Dataset entries:
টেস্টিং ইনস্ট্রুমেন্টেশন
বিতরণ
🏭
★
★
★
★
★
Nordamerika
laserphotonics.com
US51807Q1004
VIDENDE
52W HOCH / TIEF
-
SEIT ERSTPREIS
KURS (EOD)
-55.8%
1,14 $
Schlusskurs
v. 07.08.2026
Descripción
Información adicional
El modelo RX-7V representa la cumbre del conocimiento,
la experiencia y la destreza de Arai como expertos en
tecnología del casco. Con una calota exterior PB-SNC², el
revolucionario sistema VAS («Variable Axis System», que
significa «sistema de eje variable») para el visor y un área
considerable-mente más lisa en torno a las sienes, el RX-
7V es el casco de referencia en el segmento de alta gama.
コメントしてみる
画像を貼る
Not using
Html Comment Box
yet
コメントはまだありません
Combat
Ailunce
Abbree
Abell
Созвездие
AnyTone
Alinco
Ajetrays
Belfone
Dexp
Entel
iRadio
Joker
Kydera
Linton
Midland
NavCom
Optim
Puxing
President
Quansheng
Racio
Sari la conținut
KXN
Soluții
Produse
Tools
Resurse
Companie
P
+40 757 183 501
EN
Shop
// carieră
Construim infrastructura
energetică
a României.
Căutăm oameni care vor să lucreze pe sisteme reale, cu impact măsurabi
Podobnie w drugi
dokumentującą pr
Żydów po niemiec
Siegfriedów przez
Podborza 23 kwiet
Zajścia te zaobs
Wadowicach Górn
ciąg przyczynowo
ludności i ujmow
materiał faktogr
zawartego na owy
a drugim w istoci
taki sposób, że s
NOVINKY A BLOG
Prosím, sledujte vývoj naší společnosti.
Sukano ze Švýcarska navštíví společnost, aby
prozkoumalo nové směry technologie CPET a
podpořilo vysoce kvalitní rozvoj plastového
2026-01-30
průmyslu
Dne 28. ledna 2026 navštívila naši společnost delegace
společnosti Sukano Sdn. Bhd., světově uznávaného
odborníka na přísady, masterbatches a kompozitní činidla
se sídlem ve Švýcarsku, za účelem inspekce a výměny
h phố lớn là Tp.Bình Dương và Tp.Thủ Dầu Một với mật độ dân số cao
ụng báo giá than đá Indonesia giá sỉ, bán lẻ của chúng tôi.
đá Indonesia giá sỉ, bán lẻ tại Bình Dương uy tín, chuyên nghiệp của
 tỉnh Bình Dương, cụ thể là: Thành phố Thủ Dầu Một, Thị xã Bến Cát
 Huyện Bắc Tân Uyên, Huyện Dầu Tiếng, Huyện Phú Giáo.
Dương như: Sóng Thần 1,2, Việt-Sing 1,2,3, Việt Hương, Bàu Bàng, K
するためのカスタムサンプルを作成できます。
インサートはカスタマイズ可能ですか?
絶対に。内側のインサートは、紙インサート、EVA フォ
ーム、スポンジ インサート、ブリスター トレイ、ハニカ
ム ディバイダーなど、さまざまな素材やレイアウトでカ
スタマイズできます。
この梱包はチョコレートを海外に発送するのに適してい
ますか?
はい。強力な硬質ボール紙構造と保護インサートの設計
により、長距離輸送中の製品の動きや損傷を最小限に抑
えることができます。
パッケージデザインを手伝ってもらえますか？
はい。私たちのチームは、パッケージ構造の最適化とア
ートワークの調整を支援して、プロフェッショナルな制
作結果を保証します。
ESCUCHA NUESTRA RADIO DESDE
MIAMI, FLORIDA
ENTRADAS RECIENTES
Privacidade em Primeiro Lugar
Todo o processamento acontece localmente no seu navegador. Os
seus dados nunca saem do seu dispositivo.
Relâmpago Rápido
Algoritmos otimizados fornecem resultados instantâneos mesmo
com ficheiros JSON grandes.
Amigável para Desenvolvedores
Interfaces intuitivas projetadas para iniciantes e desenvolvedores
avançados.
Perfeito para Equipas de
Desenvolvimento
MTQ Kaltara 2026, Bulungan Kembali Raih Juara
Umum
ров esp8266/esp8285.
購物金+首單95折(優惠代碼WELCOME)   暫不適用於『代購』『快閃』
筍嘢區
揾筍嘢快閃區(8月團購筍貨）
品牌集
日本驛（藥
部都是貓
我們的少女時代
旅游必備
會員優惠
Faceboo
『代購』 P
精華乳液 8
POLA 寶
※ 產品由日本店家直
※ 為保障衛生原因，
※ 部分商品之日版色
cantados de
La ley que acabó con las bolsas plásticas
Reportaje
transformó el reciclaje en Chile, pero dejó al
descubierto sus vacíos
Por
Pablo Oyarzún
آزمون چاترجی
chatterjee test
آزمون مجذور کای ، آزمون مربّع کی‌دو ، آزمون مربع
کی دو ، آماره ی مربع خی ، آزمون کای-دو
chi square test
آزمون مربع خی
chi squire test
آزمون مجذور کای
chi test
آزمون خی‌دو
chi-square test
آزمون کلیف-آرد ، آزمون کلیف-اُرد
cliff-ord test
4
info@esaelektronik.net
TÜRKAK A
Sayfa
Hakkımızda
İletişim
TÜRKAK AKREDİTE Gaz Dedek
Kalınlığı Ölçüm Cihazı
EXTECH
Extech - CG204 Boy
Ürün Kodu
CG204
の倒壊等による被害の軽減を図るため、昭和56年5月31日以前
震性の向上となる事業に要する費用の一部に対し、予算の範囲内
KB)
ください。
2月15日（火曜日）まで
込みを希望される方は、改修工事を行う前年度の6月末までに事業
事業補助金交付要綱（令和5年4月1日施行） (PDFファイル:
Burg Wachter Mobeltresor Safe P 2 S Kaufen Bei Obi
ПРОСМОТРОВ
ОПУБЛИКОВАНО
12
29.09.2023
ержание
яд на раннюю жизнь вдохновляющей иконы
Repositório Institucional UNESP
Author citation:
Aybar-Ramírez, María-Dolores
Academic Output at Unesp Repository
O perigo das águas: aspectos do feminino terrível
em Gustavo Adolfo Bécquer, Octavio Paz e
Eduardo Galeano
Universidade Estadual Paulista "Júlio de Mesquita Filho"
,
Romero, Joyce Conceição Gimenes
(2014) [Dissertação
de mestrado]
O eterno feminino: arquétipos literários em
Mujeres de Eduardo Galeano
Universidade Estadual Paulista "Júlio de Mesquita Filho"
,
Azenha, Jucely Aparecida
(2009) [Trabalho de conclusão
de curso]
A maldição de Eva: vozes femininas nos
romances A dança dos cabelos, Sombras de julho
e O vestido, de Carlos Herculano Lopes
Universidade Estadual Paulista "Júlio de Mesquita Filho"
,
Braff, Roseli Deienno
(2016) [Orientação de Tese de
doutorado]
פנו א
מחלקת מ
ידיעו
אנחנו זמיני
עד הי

Problem> Copy the listing from its first line through the line containing "Dne 28. ledna", changing "Shop" to "Store" and leaving everything else unchanged.

Expected answer>
টেস্টিং ইনস্ট্রুমেন্টেশন
বিতরণ
🏭
★
★
★
★
★
Nordamerika
laserphotonics.com
US51807Q1004
VIDENDE
52W HOCH / TIEF
-
SEIT ERSTPREIS
KURS (EOD)
-55.8%
1,14 $
Schlusskurs
v. 07.08.2026
Descripción
Información adicional
El modelo RX-7V representa la cumbre del conocimiento,
la experiencia y la destreza de Arai como expertos en
tecnología del casco. Con una calota exterior PB-SNC², el
revolucionario sistema VAS («Variable Axis System», que
significa «sistema de eje variable») para el visor y un área
considerable-mente más lisa en torno a las sienes, el RX-
7V es el casco de referencia en el segmento de alta gama.
コメントしてみる
画像を貼る
Not using
Html Comment Box
yet
コメントはまだありません
Combat
Ailunce
Abbree
Abell
Созвездие
AnyTone
Alinco
Ajetrays
Belfone
Dexp
Entel
iRadio
Joker
Kydera
Linton
Midland
NavCom
Optim
Puxing
President
Quansheng
Racio
Sari la conținut
KXN
Soluții
Produse
Tools
Resurse
Companie
P
+40 757 183 501
EN
Store
// carieră
Construim infrastructura
energetică
a României.
Căutăm oameni care vor să lucreze pe sisteme reale, cu impact măsurabi
Podobnie w drugi
dokumentującą pr
Żydów po niemiec
Siegfriedów przez
Podborza 23 kwiet
Zajścia te zaobs
Wadowicach Górn
ciąg przyczynowo
ludności i ujmow
materiał faktogr
zawartego na owy
a drugim w istoci
taki sposób, że s
NOVINKY A BLOG
Prosím, sledujte vývoj naší společnosti.
Sukano ze Švýcarska navštíví společnost, aby
prozkoumalo nové směry technologie CPET a
podpořilo vysoce kvalitní rozvoj plastového
2026-01-30
průmyslu
Dne 28. ledna 2026 navštívila naši společnost delegace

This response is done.